Choules died Thursday at a nursing home in the Western Australia city of Perth. His life included a 41-year military career that spanned the two world wars. He was also the last living veteran to have served in both WWI and WWII, and was also the last seaman living from the World War I. He and Florence Green, became World War I's last known surviving service members after the death of American Frank Buckles in February of this year. Green, however, was a non-combatant, service as a waitress in the Women's Royal Air Force.
Choules was born on March 3, 1901, in the small British town of Pershore, Worcestershire, and was one of seven children.

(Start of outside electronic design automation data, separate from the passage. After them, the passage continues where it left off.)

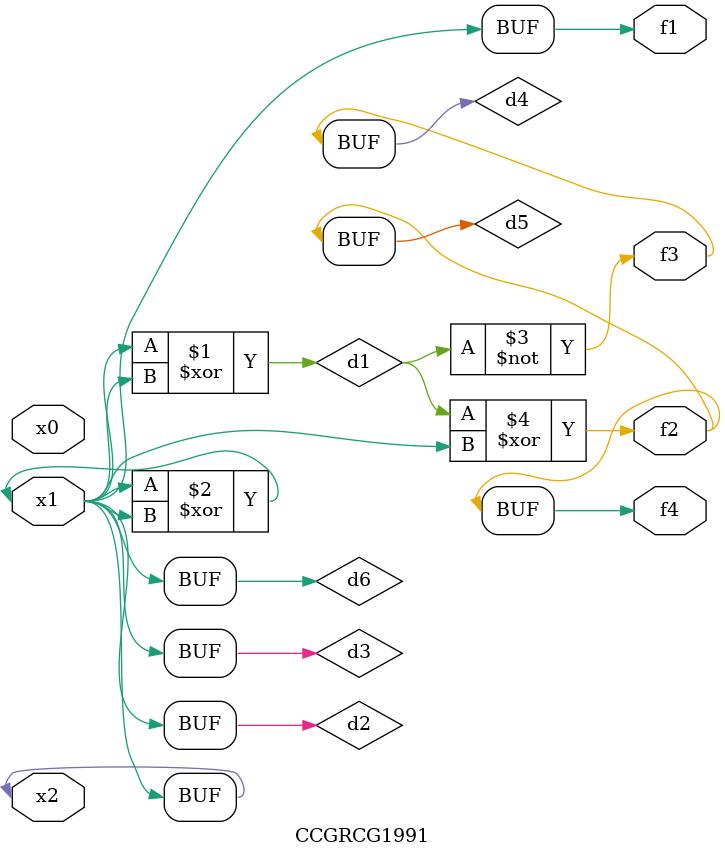
<source format=v>
module CCGRCG1991(
	input x0, x1, x2,
	output f1, f2, f3, f4
);

	wire d1, d2, d3, d4, d5, d6;

	xor (d1, x1, x2);
	buf (d2, x1, x2);
	xor (d3, x1, x2);
	nor (d4, d1);
	xor (d5, d1, d2);
	buf (d6, d2, d3);
	assign f1 = d6;
	assign f2 = d5;
	assign f3 = d4;
	assign f4 = d5;
endmodule

</source>
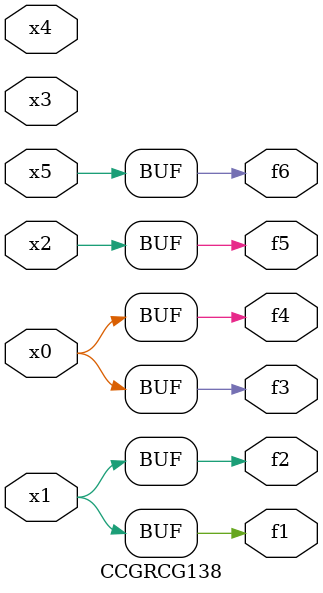
<source format=v>
module CCGRCG138(
	input x0, x1, x2, x3, x4, x5,
	output f1, f2, f3, f4, f5, f6
);
	assign f1 = x1;
	assign f2 = x1;
	assign f3 = x0;
	assign f4 = x0;
	assign f5 = x2;
	assign f6 = x5;
endmodule

</source>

He was the son of Harry and Madeline (nee Winn). According to AP, he was told his mother had died, but instead she left when he was 5 to pursue an acting career.
Choules joined the Nautical Training Ship Mercury at the age of 14, then transferred to the Royal Navy in October of 1916. He initially served aboard the Naval Training Ship HMS Circe, situated at Plymouth. In 1917, he joined the battleship HMS Revenge, the flagship of the First Battle Squadron. While on the Revenge, , ten days after the Armistice, he watched the 1918 surrender of the German High Seas Fleet, which was the main battle fleet of the German Navy during World War I.
In his autobiography, "The Last of the Last," which was published in 2009, Choules remembered the surrender. He wrote, "There was no sign of fight left in the Germans as they came out of the mist at about 10 a.m. So ended the most momentous day in the annals of naval warfare. A fleet of ships surrendered without firing a shot."
He later joined the Royal Australian Navy and settled permanently in Australia. During World War II, he was chief demolition officer for the western portion of the Australian continent, as well as the acting torpedo officer in Fremantle, Western Australia.
Choules met his wife Ethel (nee Wildgoose) in 1926. He met her on the first day of a six-week boat trip from England to Australia, where he had been sent to serve as a naval instructor at Flinders Naval Depot. Ten months later, they married. The couple spent their next 76 years together, until she died in 2003 at the age of 98. He had 3 children (Daphne, Anne and Adrian), 11 grandchildren and 22 great-grandchildren.